I like to use a kitchen scale and woodworking clamp, but something heavy like the weights shown or some clean bricks/blocks, etc. will work. Use wax paper here so that whatever you are using to test the chocolate weld does not come in direct contact with it - it allows you to eat a clean piece of chocolate, and to keep whatever you are using to test chocolate smudge-free.
Turn on your scale if you're trying to measure this and tare it with the chocolate piece on there. If you're using a clamp, add the clamp and start squeezing slowly and keep an eye on the weight measurement. Squeeze incrementally until the piece breaks. How much weight did it hold? If you're using weights, stack them on top of the piece until it breaks. How much weight could it bear?

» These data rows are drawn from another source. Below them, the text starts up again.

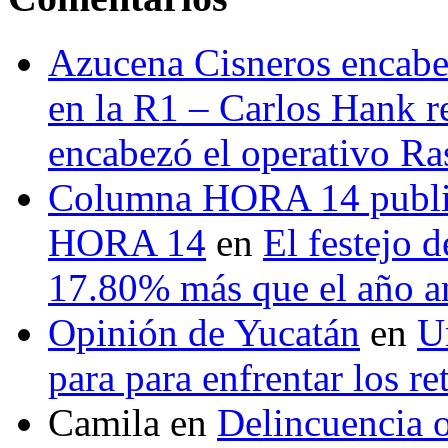
Azucena Cisneros encabez
en la R1 – Carlos Hank r
encabezó el operativo Ras
Columna HORA 14 public
HORA 14
en
El festejo 
17.80% más que el año 
Opinión de Yucatán
en
U
para para enfrentar los re
Camila
en
Delincuencia o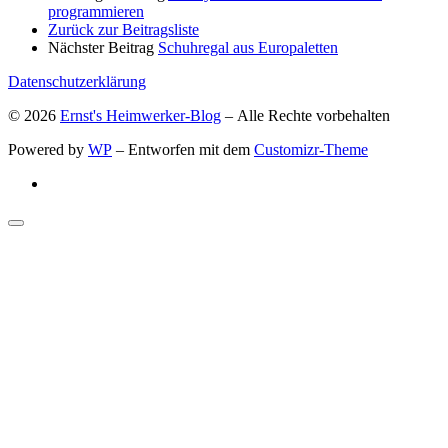
programmieren
Zurück zur Beitragsliste
Nächster Beitrag
Schuhregal aus Europaletten
Datenschutzerklärung
© 2026
Ernst's Heimwerker-Blog
– Alle Rechte vorbehalten
Powered by
WP
– Entworfen mit dem
Customizr-Theme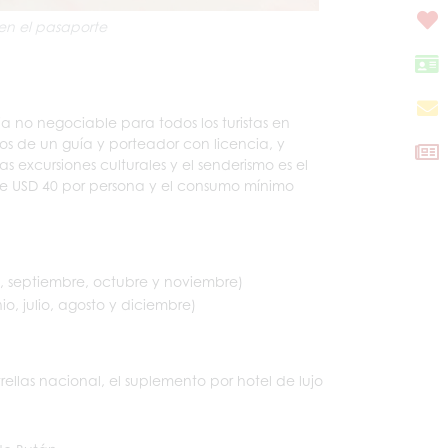
en el pasaporte
a no negociable para todos los turistas en
cios de un guía y porteador con licencia, y
 excursiones culturales y el senderismo es el
a de USD 40 por persona y el consumo mínimo
, septiembre, octubre y noviembre)
o, julio, agosto y diciembre)
rellas nacional, el suplemento por hotel de lujo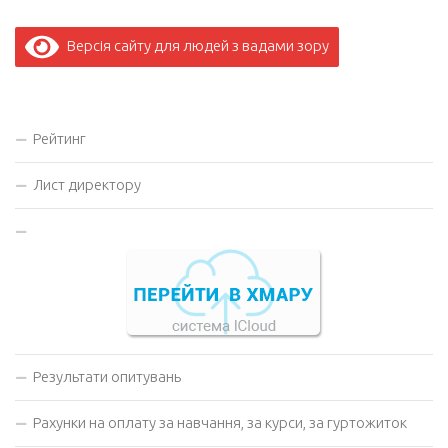
Версія сайту для людей з вадами зору
Рейтинг
Лист директору
Результати опитувань
Рахунки на оплату за навчання, за курси, за гуртожиток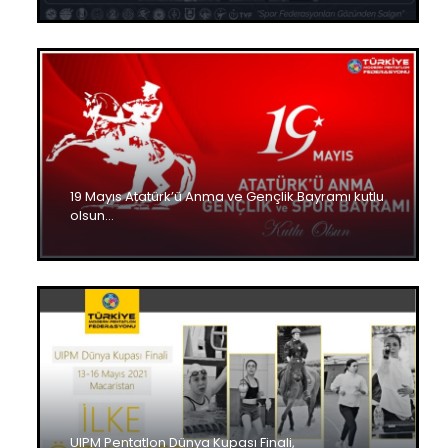
19 Mayıs Atatürk’ü Anma ve Gençlik Bayramı kutlu
olsun…
UIPM Pentatlon Dünya Kupası Finali,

We've found that these small welds can hold up to 20-25 pounds when built very well. If you're using full size chocolate bars, it helps to straddle the weld over a span like a bridge so that it snaps in the middle, and those can hold much more weight.
Once you have tested your chocolate weld's strength, it is time to test how delicious it is! Eating the chocolate makes cleanup much easier.
Step 6: Explain, Expand and Evaluate
Here's a video from one of spectrUM's role models about how she uses welding to create amazing sculptures in addition to her work as a fabricator. Check it out to see welding in action!
Have your students share how their welded pieces performed with the class. Here are a few questions to ask:
- Why are welded pieces of metal so strong?
- Both the box weld and I-beam will hold more weight as a bridge over a gap than just a single flat piece of chocolate. Why is that?
- What other candies or food items might we add to our design to make it stronger?
- Are there other shapes that we could weld our flat stock (chocolate pieces) into that would be structurally sound?
Here are some questions to ask during reflection:
- What would you change about your welded structure if you were to do it again?
- Would you consider a career in welding or fabrication? Why or why not?
- How might you demonstrate arc welding with food products like we did with fusion welding?
- What design could you weld with these materials that could hold more weight - like the weight of a grown adult standing on it?